Saudi Arabian oil minister Ali al-Naimi and six other OPEC members attended, making it the largest gathering of cartel ministers in Washington in recent memory. Ministers from OPEC members Venezuela, Nigeria, Indonesia, United Arab Emirates and Algeria, as well as cartel President Abdullah al-Attiyah of Qatar, were also present. Non-OPEC nations invited to the meeting that are major US energy suppliers, or have the potential to be, included: Russia, Mexico, Canada, Norway, Trinidad, Brazil, Argentina and Australia.
The ministers discussed global gas resources, existing and proposed LNG supply projects, import and export terminals, transportation routes to North America, safety and security issues, and barriers to investment in the LNG market. The conference came at a time of high gas prices that have punished US manufacturers. Gas prices soared to a nine-month high above $ 7 per mm Btu.
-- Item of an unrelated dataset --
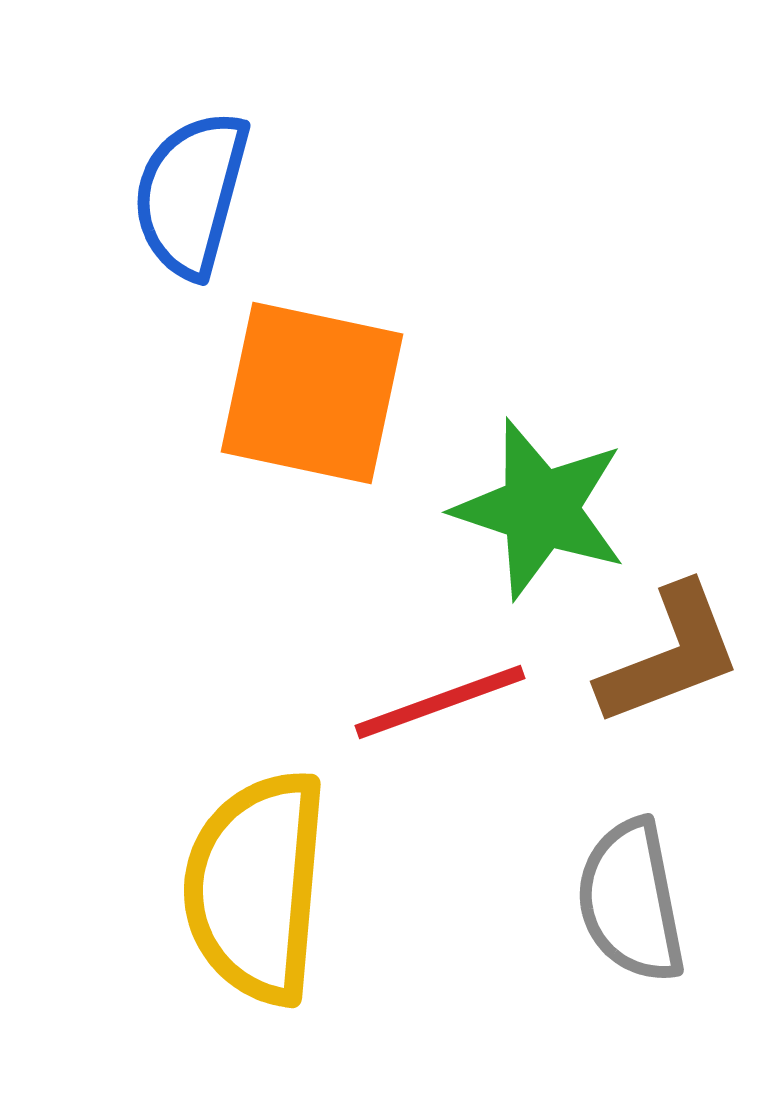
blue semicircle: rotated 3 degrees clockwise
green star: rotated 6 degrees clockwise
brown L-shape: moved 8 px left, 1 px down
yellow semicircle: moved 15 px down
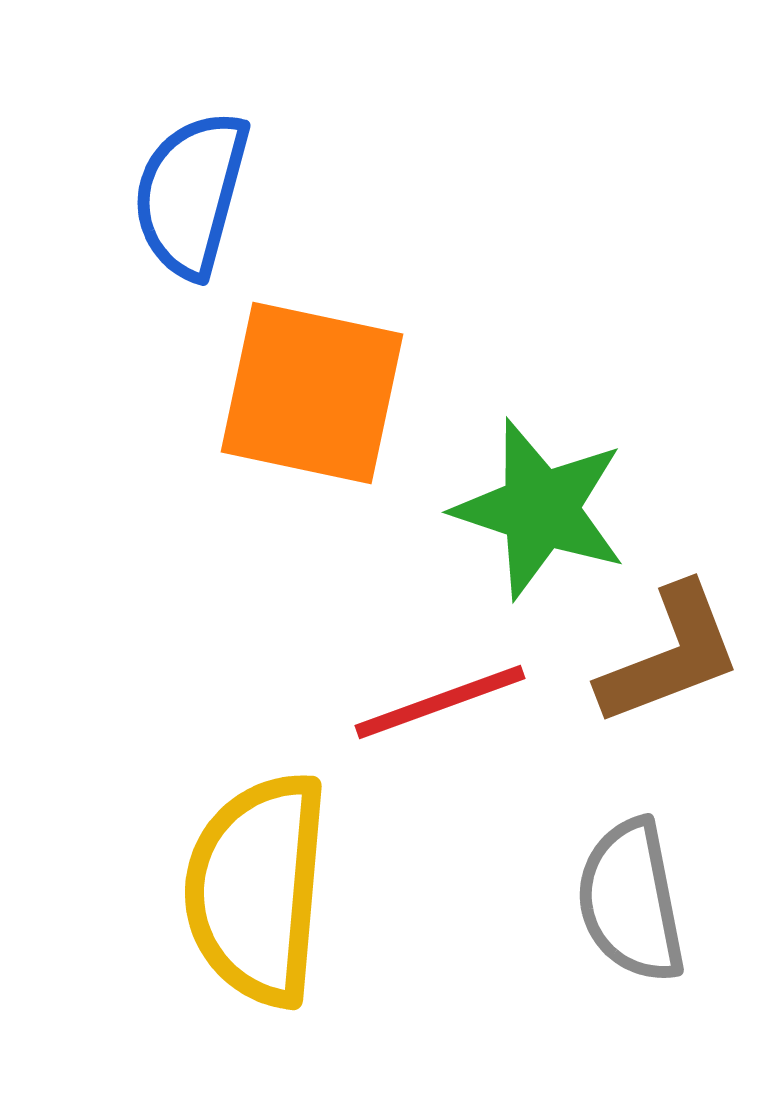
yellow semicircle: moved 1 px right, 2 px down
Many companies in the chemical sector, which uses gas to produce everything from plastics to fertiliser, have cut output because of high plant fuel prices. Some have moved production to countries like Trinidad, where gas is cheap and abundant.
Some 30 proposals have been unveiled in recent months to build LNG terminals to serve the US market. Several energy analysts say LNG could meet about 10 % of total US gas needs by 2010 -- up from about 2 % today.

Currently, there are four LNG receiving terminals in Massachusetts, Maryland, Georgia and Louisiana. Not all analysts are convincedLNG will significantly boost its share of the overall US gas market.
"LNG is a very small portion of the gas consumed... and I think in the future it will still be marginal. Terminals will have a difficult time getting built for economic and political reasons," said Stephen Brown, an energy economist at the Federal Reserve Bank of Dallas. But in its long-term energy forecast, the Energy Information Administration said US LNG imports should grow from this year’s 540 bn cf to 4.8 tcf in 2025, more than double its forecast from last year.

LNG imports will meet 15 % of America’s gas demand in 2025, as gas use is expected to rise from 22.8 tcf last year to 31.4 tcf in 2025, the Energy Department’s analytical arm said. LNG is natural gas treated for transportation aboard special tankers. Gas cooled to minus 259 degrees Fahrenheit (minus 162 degrees Celsius) changes into liquid and shrinks to less than 1/600 of its original volume. Once it arrives at a US terminal, LNG is returned to a gaseous state and fed into existing natural gas pipelines.
Algeria was historically the largest LNG supplier to the US market, but in 2000 it was surpassed by Trinidad and Tobago, which provides 66 % of the US’s LNG imports. Environmental and consumer groups have expressed concerns about the dozens of LNG terminals proposed to be built in the United States, citing fears LNG tankers could explode and are at the risk of sabotage.

The LNG conference also gave US Energy Secretary Spencer Abraham an opportunity to meet with the OPEC ministers following their December 4 meeting in Vienna, where the cartel decided to leave their oil production levels unchanged.
OPEC will meet again in early February and likely reduce its output, according to oil market analysts.